Sénégal : comment la dette publique défie l’équilibre politique
Au Sénégal, la gestion de la dette publique ne se limite plus à une simple analyse financière. Elle s’impose désormais comme un enjeu politique majeur, où les impératifs des marchés, calculés sur le long terme, se heurtent aux cycles électoraux, limités à cinq ans. Une réflexion portée par Ndèye Nangho Dioum, inspectrice des impôts et des domaines, qui replace cette problématique dans une perspective plus large : celle des arbitrages difficiles qu’un dirigeant doit opérer pour garantir la stabilité des finances de l’État.
La tribune s’ouvre sur une référence à Bill Clinton, soulignant que chaque dirigeant doit tôt ou tard prendre des décisions impopulaires, dans l’espoir que les conditions politiques s’améliorent. Cette comparaison n’est pas anodine : elle reflète le dilemme auquel fait face le gouvernement sénégalais, tiraillé entre la nécessité de rationaliser une trajectoire budgétaire dégradée et l’obligation de préserver la cohésion sociale dans un pays où les attentes citoyennes restent fortes.
le poids du calendrier politique sur les choix budgétaires
La notion de temporalité politique, théorisée notamment par le politologue James M. Buchanan dans ses travaux sur le choix public, révèle un biais structurel des démocraties représentatives. Les gouvernants ont tendance à privilégier les mesures dont les effets sont visibles rapidement, tandis que les coûts sont reportés au-delà de leur mandat. Ce mécanisme, présent dans de nombreuses économies, y compris les plus développées, alimente l’accumulation de dettes publiques.
Au Sénégal, cette tendance prend une dimension particulière depuis l’audit des finances publiques mené par le nouveau pouvoir en 2024. Cet examen a révélé un niveau d’endettement bien supérieur aux chiffres initialement communiqués, fragilisant les relations avec les partenaires multilatéraux, dont le Fonds monétaire international (FMI), et impactant la notation souveraine du pays. Restaurer la transparence budgétaire est devenu une priorité, mais cette démarche s’accompagne de défis politiques majeurs.

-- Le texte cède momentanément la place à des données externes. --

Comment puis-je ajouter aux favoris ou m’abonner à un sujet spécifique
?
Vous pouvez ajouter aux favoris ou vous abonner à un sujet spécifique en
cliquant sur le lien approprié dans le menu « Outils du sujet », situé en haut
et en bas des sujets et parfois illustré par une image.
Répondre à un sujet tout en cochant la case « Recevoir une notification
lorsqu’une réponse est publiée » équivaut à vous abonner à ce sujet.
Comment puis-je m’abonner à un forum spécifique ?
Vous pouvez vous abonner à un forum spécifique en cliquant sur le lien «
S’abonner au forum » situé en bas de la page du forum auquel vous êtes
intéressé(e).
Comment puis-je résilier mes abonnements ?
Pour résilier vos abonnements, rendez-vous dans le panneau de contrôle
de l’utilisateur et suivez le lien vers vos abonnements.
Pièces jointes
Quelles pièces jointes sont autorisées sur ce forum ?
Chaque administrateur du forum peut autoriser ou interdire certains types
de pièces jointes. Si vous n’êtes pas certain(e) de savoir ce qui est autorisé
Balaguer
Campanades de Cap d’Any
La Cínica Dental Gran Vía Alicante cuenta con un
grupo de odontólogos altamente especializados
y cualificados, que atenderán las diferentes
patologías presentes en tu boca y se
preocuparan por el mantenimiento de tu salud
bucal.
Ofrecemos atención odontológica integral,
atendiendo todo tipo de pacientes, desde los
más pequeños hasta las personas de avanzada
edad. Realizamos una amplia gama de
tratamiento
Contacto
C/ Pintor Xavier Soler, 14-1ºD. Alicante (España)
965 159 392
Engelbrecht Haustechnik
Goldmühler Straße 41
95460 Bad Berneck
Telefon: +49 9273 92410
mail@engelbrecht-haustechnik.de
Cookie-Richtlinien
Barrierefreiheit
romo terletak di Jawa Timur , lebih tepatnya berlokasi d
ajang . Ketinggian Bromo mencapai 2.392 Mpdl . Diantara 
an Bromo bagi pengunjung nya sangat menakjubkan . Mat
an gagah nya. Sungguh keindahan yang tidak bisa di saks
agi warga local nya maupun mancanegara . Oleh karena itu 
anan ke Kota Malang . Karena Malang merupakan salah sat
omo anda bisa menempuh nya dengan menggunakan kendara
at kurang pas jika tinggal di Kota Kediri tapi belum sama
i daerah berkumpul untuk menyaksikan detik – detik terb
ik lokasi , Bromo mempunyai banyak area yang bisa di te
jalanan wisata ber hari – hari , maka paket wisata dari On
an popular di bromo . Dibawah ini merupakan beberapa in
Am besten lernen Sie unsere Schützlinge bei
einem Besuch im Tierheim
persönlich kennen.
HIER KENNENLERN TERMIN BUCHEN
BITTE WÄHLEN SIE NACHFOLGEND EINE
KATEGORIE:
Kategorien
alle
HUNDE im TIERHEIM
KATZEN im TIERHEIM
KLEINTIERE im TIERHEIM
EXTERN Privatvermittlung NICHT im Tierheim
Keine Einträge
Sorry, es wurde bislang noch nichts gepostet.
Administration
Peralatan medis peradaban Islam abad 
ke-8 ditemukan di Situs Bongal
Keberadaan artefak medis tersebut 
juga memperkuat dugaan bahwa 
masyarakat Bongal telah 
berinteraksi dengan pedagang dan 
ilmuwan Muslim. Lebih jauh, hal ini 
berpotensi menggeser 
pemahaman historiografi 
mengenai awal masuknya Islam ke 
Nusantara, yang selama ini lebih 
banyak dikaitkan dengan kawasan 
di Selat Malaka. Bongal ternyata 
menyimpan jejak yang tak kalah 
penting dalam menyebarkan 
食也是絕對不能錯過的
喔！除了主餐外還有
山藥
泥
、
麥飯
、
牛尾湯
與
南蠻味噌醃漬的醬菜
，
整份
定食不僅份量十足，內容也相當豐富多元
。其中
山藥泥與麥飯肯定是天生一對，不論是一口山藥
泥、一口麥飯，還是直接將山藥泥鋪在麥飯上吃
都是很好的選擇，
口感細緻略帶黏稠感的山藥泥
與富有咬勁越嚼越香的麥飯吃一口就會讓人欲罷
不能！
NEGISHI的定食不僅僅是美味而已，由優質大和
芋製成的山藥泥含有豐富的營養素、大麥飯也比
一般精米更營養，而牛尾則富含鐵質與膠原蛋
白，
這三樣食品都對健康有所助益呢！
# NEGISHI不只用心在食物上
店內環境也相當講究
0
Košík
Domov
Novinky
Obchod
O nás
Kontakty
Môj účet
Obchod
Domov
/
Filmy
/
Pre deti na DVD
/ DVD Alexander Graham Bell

orthodoxie financière versus légitimité populaire : un équilibre fragile
Pour réduire le déficit public, les gouvernants doivent opérer des choix qui heurtent directement les intérêts des citoyens : réduction des subventions sur l’énergie, maîtrise de la masse salariale de l’État, élargissement de l’assiette fiscale ou ajustement des tarifs des services publics. Chacune de ces décisions crée des perdants immédiats, alors que ses bénéfices, en termes de soutenabilité de la dette et de marge de manœuvre budgétaire, ne se concrétisent qu’à moyen terme. L’auteure met en lumière cette asymétrie temporelle, qui constitue le principal frein à la mise en œuvre de réformes structurelles.
Le cas du Sénégal illustre aussi une contrainte spécifique aux économies de la zone franc. L’arrimage du franc CFA à l’euro prive les autorités de l’outil monétaire pour absorber les chocs économiques. Dès lors, l’ajustement repose entièrement sur la politique budgétaire, ce qui rend chaque décision encore plus sensible pour les ménages. Dans ce contexte, chaque arbitrage sur les dépenses publiques a un impact direct et immédiat sur le quotidien des populations, sans possibilité de dilution par une politique monétaire accommodante.
redonner confiance aux marchés sans sacrifier la population
Depuis leur prise de fonction en avril 2024, le président Bassirou Diomaye Faye et son Premier ministre Ousmane Sonko affichent une ambition claire : refonder l’économie du pays sur des bases solides. Parmi leurs priorités figure la restauration de la crédibilité du Sénégal auprès des investisseurs et des bailleurs de fonds. Pourtant, la récente hausse des spreads sur les eurobonds sénégalais montre que la méfiance persiste, signe que la défiance n’est pas encore totalement dissipée.
Parallèlement, la mobilisation des ressources internes représente un levier essentiel. L’administration fiscale, dont fait partie l’auteure, est appelée à jouer un rôle clé dans la sécurisation des recettes, notamment en luttant contre l’évasion fiscale et en réduisant les exonérations abusives. Ce chantier, bien que technique, exige un engagement politique constant, car il touche à des intérêts bien établis et souvent bien protégés.
En conclusion, cette réflexion rappelle une vérité fondamentale : la maturité politique se mesure à la capacité d’assumer des décisions impopulaires aujourd’hui pour garantir un avenir stable. Dans une Afrique de l’Ouest où plusieurs États renégocient leur dette ou font face à des tensions de liquidité, le Sénégal joue une partie qui dépasse ses frontières. La discipline budgétaire, lorsqu’elle est expliquée avec pédagogie, peut redevenir un atout politique. Cette prise de conscience s’inscrit dans un débat public de plus en plus vif sur l’avenir des finances publiques sénégalaises.